Sebastian Vettel entdeckte im virtuellen Safety-Car System ein Schlupfloch, das es ihm ermöglichte unter dem VSC schneller zu sein, als eigentlich erlaubt. Charlie Whiting zeigte sich damals verwundert und erklärte, er habe „keine Ahnung, wovon er spricht.“ Doch nun rudert Whiting zurück und bestätigt das von Vettel entdeckte Schlupfloch.
„Ja, ich habe es jetzt verstanden.“, meint Whiting während des GP-Wochenende in Montreal. „Die Kalkulation, die das System alle 50 Meter anstellt, basiert auf der Distanz von der Ziellinie. Wenn man diese Distanz verkleinern kann, dann gewinnt man minimal.“, erklärt der Rennleiter. Vettel erklärte zuvor schon, dass man Zeit sparen kann, wenn man „lächerliche Linien“ fahre.

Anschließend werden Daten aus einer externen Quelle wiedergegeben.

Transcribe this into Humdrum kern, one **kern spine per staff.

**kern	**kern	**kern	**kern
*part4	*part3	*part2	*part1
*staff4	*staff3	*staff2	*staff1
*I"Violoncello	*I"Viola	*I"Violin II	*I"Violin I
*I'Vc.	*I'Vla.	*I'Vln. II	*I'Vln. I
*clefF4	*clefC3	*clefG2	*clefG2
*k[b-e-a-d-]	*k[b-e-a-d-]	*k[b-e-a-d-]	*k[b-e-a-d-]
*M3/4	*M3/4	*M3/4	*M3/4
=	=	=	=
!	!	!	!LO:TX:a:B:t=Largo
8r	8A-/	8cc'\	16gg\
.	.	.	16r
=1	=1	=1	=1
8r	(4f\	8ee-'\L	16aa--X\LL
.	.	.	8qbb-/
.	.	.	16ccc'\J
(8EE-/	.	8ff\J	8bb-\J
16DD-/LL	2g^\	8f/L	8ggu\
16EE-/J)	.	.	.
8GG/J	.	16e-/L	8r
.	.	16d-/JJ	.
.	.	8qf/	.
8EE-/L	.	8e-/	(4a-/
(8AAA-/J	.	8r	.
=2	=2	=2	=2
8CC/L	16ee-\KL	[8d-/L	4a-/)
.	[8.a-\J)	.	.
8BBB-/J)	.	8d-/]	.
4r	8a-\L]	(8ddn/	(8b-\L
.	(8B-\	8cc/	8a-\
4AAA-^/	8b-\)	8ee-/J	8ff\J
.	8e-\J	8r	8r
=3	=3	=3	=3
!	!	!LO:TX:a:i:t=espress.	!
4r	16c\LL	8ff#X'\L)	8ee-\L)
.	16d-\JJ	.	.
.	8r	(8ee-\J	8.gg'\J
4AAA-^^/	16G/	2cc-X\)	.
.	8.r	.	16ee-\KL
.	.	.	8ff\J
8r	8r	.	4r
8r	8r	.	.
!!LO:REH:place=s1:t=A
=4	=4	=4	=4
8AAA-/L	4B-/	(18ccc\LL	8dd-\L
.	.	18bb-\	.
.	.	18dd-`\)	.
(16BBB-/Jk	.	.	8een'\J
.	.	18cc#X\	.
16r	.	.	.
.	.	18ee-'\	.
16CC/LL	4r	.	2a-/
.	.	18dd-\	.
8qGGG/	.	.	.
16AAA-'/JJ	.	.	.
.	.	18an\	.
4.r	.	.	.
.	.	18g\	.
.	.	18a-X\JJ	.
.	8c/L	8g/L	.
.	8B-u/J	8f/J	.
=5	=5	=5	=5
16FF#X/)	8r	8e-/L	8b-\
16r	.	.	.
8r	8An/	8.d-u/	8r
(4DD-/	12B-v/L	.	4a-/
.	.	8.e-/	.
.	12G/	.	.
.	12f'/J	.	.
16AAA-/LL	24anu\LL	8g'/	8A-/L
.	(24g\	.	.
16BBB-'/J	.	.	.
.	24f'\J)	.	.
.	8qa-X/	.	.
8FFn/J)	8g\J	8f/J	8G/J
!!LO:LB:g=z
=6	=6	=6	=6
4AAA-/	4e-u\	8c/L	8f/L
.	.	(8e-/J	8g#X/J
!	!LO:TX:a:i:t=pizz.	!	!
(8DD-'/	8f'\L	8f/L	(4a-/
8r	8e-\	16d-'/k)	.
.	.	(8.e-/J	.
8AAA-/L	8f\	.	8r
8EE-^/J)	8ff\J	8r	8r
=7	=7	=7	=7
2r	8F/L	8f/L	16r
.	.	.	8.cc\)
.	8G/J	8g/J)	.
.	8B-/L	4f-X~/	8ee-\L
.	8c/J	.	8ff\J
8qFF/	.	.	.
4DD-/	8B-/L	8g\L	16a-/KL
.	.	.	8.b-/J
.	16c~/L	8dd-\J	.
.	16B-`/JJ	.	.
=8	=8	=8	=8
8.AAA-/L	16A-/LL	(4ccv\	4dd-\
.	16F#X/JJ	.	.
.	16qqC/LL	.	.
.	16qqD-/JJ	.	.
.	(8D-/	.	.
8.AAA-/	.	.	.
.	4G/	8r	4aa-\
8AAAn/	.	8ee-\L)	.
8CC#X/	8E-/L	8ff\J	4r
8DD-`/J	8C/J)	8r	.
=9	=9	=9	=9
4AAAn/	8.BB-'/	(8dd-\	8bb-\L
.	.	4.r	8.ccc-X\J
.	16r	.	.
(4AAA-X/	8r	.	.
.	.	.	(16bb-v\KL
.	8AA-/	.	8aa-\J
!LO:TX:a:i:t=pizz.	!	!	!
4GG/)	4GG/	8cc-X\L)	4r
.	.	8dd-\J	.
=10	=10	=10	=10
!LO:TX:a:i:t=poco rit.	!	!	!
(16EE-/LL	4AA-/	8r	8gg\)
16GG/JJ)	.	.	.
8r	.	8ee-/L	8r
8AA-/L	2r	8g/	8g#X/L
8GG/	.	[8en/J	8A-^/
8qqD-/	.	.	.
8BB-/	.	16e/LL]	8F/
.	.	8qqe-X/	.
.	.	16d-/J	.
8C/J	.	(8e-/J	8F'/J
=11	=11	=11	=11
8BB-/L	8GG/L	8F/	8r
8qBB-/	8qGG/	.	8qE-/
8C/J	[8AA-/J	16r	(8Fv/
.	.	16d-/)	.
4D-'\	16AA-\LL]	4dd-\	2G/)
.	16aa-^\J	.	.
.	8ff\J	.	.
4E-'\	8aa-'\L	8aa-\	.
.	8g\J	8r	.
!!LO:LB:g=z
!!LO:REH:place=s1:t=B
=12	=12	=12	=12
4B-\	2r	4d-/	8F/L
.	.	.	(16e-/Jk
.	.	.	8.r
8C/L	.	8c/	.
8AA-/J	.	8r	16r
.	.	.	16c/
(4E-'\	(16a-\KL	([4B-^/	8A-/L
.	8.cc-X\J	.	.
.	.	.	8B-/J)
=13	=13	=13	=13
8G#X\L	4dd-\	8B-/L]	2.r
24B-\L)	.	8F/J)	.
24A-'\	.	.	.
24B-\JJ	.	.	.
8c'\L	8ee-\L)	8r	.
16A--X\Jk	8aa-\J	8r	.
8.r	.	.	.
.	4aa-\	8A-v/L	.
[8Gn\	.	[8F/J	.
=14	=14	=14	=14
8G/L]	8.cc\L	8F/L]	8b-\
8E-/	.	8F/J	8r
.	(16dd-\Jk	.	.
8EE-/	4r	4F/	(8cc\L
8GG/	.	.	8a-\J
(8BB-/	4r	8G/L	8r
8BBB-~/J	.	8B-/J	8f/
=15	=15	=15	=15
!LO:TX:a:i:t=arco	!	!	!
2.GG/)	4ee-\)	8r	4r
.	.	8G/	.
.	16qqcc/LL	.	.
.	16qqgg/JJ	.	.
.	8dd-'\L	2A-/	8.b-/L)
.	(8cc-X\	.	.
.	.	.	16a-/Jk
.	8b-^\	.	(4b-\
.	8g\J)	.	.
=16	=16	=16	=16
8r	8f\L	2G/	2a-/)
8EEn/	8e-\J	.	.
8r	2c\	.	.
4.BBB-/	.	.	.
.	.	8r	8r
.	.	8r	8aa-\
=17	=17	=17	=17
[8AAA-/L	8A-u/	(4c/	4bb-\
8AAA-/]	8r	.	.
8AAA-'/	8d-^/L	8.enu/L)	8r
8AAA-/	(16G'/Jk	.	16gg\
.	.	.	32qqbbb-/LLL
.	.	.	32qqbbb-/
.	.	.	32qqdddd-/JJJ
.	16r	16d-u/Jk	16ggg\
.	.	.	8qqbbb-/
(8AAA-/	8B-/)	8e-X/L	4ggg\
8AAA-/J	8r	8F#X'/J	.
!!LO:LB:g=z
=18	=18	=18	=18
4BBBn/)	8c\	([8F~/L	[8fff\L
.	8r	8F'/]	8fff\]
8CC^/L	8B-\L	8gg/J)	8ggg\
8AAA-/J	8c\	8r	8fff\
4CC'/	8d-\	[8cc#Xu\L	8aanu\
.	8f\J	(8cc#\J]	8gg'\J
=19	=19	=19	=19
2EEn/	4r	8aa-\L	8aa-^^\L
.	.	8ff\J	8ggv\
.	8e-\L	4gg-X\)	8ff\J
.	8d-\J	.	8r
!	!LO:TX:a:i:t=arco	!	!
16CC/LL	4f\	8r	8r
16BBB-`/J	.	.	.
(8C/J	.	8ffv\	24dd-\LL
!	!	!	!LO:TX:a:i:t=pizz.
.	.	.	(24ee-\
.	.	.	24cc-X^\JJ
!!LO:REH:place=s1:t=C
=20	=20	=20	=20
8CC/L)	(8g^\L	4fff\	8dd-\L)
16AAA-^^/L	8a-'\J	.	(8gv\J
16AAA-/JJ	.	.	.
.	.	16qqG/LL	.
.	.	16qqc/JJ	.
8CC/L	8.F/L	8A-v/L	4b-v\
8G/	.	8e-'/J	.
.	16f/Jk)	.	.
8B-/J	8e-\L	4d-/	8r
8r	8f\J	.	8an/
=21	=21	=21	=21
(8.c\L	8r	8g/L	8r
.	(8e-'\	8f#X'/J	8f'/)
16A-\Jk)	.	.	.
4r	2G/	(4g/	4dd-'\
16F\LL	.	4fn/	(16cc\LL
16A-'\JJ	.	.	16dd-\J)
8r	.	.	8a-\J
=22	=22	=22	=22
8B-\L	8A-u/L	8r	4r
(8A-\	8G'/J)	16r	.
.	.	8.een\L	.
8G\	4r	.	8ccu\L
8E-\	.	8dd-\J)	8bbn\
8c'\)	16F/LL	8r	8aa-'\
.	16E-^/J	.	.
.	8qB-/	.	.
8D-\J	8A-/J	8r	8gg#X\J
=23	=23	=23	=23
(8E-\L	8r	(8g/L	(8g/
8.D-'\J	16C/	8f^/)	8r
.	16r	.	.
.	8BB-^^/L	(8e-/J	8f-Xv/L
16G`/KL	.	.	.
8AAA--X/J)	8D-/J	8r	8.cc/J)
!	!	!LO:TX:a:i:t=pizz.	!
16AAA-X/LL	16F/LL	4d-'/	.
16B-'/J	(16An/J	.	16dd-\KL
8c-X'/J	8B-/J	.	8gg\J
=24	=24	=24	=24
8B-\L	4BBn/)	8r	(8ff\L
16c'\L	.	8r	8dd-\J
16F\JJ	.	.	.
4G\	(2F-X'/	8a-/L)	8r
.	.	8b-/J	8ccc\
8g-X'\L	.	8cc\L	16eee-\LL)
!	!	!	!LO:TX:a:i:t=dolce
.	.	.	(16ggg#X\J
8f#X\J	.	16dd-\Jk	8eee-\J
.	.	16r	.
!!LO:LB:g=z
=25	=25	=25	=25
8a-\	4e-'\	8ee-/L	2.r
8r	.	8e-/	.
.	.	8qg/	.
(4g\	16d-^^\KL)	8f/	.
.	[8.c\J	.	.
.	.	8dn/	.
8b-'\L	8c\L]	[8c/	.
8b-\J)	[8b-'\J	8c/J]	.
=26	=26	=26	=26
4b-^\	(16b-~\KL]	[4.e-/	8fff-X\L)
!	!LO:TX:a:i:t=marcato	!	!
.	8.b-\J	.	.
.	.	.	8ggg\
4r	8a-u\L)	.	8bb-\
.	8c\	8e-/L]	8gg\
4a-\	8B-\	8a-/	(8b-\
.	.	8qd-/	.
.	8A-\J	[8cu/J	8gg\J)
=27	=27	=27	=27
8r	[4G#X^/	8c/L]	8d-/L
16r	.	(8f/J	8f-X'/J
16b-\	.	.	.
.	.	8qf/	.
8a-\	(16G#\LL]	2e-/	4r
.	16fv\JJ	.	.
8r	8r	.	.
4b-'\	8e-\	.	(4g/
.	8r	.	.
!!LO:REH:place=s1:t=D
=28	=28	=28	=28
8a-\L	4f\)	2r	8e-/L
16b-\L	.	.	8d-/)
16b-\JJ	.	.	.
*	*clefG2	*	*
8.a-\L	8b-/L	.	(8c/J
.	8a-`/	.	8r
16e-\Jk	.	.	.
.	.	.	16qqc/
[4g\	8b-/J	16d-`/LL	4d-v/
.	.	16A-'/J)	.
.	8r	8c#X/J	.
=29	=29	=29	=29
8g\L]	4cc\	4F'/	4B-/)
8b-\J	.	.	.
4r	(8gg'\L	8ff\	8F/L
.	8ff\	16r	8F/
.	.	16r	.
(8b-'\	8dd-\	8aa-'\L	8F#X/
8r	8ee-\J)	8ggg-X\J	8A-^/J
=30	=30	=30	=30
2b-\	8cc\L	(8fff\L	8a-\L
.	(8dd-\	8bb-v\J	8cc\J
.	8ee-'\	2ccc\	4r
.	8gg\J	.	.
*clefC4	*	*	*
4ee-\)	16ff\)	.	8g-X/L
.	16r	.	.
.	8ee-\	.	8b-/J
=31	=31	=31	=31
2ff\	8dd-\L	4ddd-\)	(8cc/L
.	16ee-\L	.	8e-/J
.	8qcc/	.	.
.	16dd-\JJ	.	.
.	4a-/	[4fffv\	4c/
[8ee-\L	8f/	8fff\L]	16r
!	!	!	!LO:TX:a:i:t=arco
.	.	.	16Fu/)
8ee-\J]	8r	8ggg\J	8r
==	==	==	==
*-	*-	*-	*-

Zusammen mit dem Hersteller der VSC-Software hat man ausgerechnet, dass man pro Runde 0,150 Sekunden gewinnen kann. Das hört sich erstmal nicht nach viel an, doch bei einer VSC-Phase über drei Runden wäre das schon fast eine halbe Sekunde und das ist in der F1 schon etwas wert.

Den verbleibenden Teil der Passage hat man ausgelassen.